WHAT NEEDS TO BE DONE :: Copy down the listing below exactly. Do not include pictures.

===

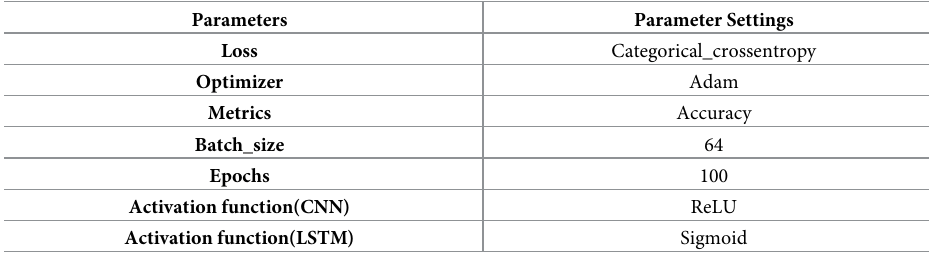
Table 4. Network training parameter.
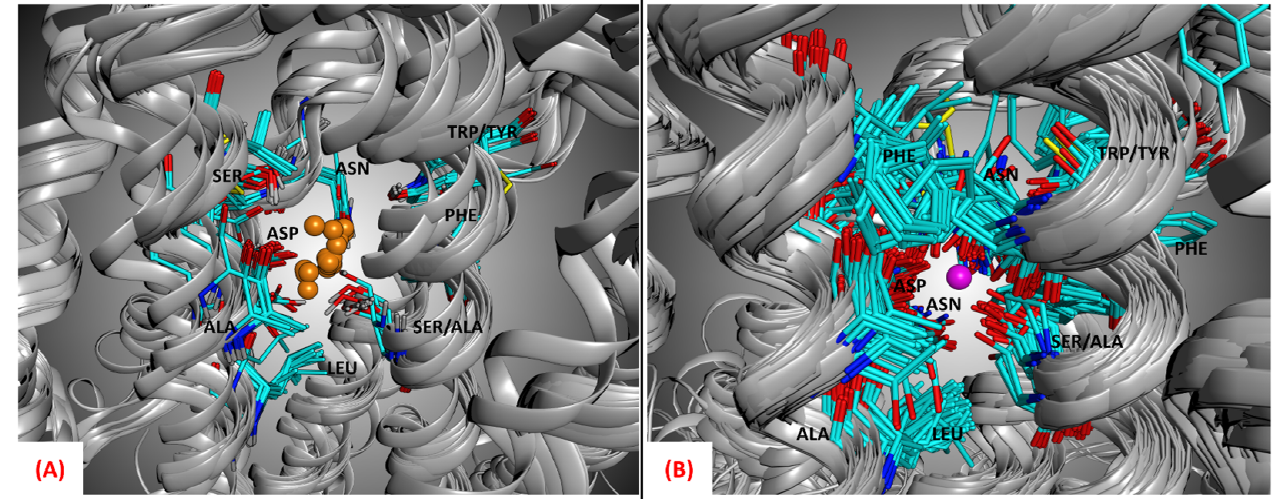
Figure 5. ( A ) Representation of the allosteric sodium binding site of all the 26 GPCR–antagonist complexes considered in this study which had the sodium ion present in their crystallographic structures. As depicted, the position of the sodium (the orange atoms in the image) is well conserved, as are the type and orientation of the side chains of the amino acids surrounding it, which help stabilize the alkaline ion. ( B ) Representation of the allosteric sodium binding site of all the 92 GPCR–antagonist complexes considered in this study in which the sodium ion is not present in the crystallographic structures. As can be seen, the potential position of the sodium (the purple atom in the image, which comes from the crystal upon which all proteins have been superposed, PDB code: 5IU4) is well conserved, as are the type and orientation of the side chains of the amino acids surrounding it, which help to stabilize the alkaline ion in its 7TM allosteric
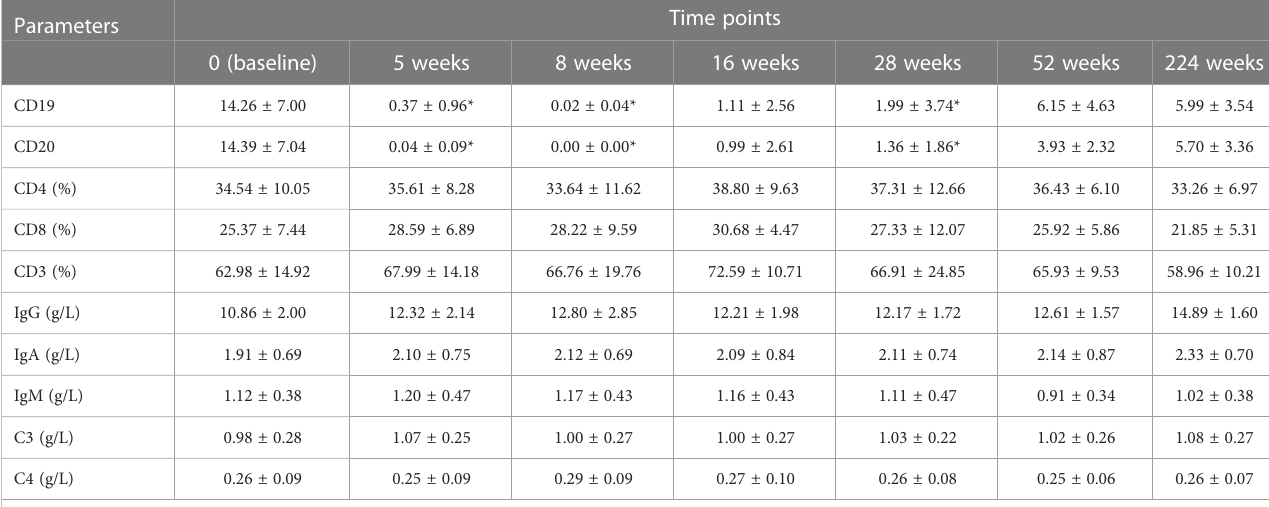
TABLE 2 Changes of B and T cell subsets and immunoglobulins in TAO patients after rituximab treatment during the follow-up period.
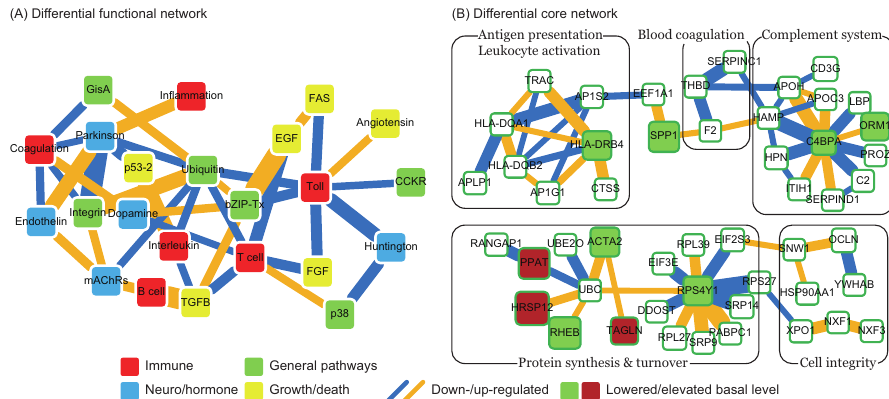
Figure 2. Differential functional and core networks from Stage I to II. ( A ) Differential functional network. Node colors indicate the biological significance of the enriched functions. Red: immune; blue: neuro/hormone; green: general pathway; yellow: growth/death. Link colors indicate changes in interaction ability from Stage I to II. Blue: down-regulated; orange: up-regulated. Link width indicates the absolute value of the difference in interaction ability from Stage I to II; ( B ) Differential core network. Node colors indicate changes in basal level, representing changes in miRNA and methylation regulations from Stage I to II. Green: lowered; red: elevated. Link colors indicate changes in interaction ability from Stage I to II. Blue: down-regulated; orange: up-regulated. Link width indicates the absolute value of the difference in interaction ability from Stage I to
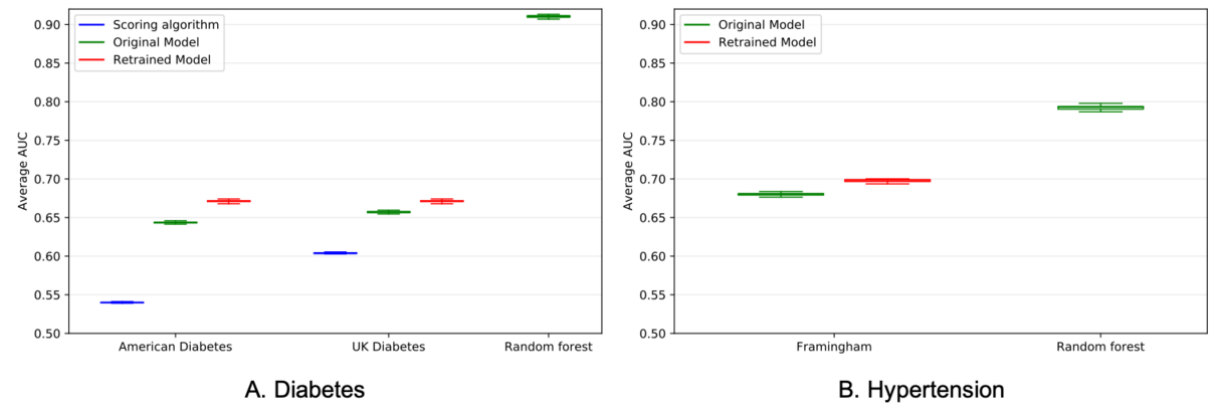
Figure 2. A comparison of the area under curve (AUC) distributions for the random forest model and all baseline approaches. A. For diabetes, the AUC of the random forest model improved upon the best baseline approach (UK diabetes–retrained) by 0.239 (0.910 vs 0.671, P <.001). B. For hypertension, the AUC of the random forest model improved upon the best baseline approach (Framingham-retrained) by 0.095 (0.792 vs 0.697, P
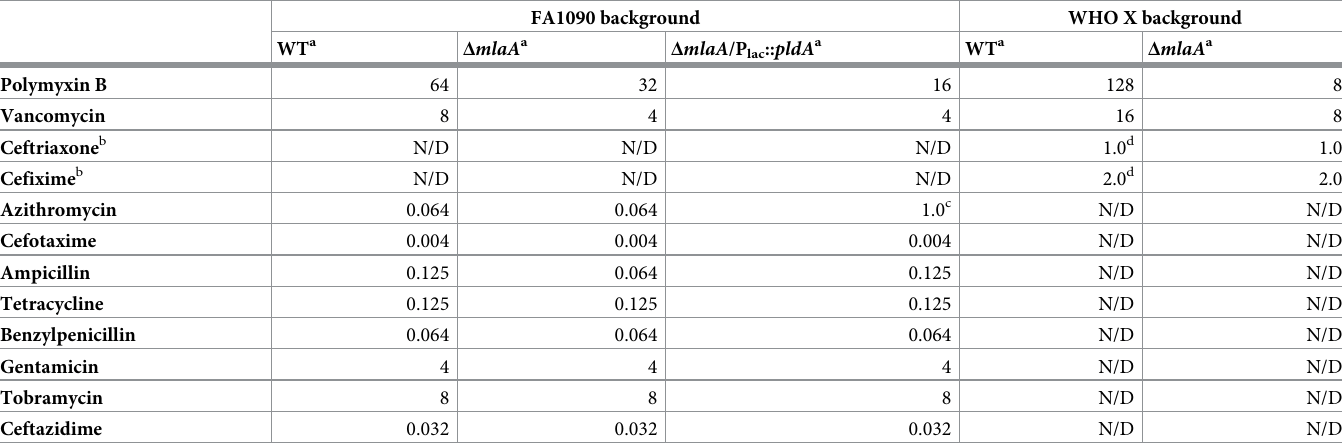
Table 2. Etest assessments of cell envelope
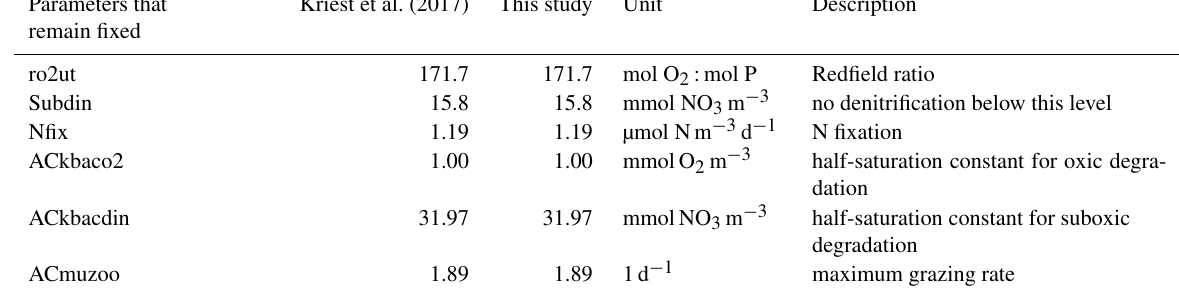
Table 2. Model adjustment of biogeochemistry with aggregates compared to Kriest et al. (2017) and new parameters in this study. Parameters that Kriest et al. (2017) This study Unit Description 171.7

===

RESULT OF THIS TASK ::
Table 4. Network training parameter.
Figure 5. ( A ) Representation of the allosteric sodium binding site of all the 26 GPCR–antagonist complexes considered in this study which had the sodium ion present in their crystallographic structures. As depicted, the position of the sodium (the orange atoms in the image) is well conserved, as are the type and orientation of the side chains of the amino acids surrounding it, which help stabilize the alkaline ion. ( B ) Representation of the allosteric sodium binding site of all the 92 GPCR–antagonist complexes considered in this study in which the sodium ion is not present in the crystallographic structures. As can be seen, the potential position of the sodium (the purple atom in the image, which comes from the crystal upon which all proteins have been superposed, PDB code: 5IU4) is well conserved, as are the type and orientation of the side chains of the amino acids surrounding it, which help to stabilize the alkaline ion in its 7TM allosteric
TABLE 2 Changes of B and T cell subsets and immunoglobulins in TAO patients after rituximab treatment during the follow-up period.
Figure 2. Differential functional and core networks from Stage I to II. ( A ) Differential functional network. Node colors indicate the biological significance of the enriched functions. Red: immune; blue: neuro/hormone; green: general pathway; yellow: growth/death. Link colors indicate changes in interaction ability from Stage I to II. Blue: down-regulated; orange: up-regulated. Link width indicates the absolute value of the difference in interaction ability from Stage I to II; ( B ) Differential core network. Node colors indicate changes in basal level, representing changes in miRNA and methylation regulations from Stage I to II. Green: lowered; red: elevated. Link colors indicate changes in interaction ability from Stage I to II. Blue: down-regulated; orange: up-regulated. Link width indicates the absolute value of the difference in interaction ability from Stage I to
Figure 2. A comparison of the area under curve (AUC) distributions for the random forest model and all baseline approaches. A. For diabetes, the AUC of the random forest model improved upon the best baseline approach (UK diabetes–retrained) by 0.239 (0.910 vs 0.671, P <.001). B. For hypertension, the AUC of the random forest model improved upon the best baseline approach (Framingham-retrained) by 0.095 (0.792 vs 0.697, P
Table 2. Etest assessments of cell envelope
Table 2. Model adjustment of biogeochemistry with aggregates compared to Kriest et al. (2017) and new parameters in this study. Parameters that Kriest et al. (2017) This study Unit Description 171.7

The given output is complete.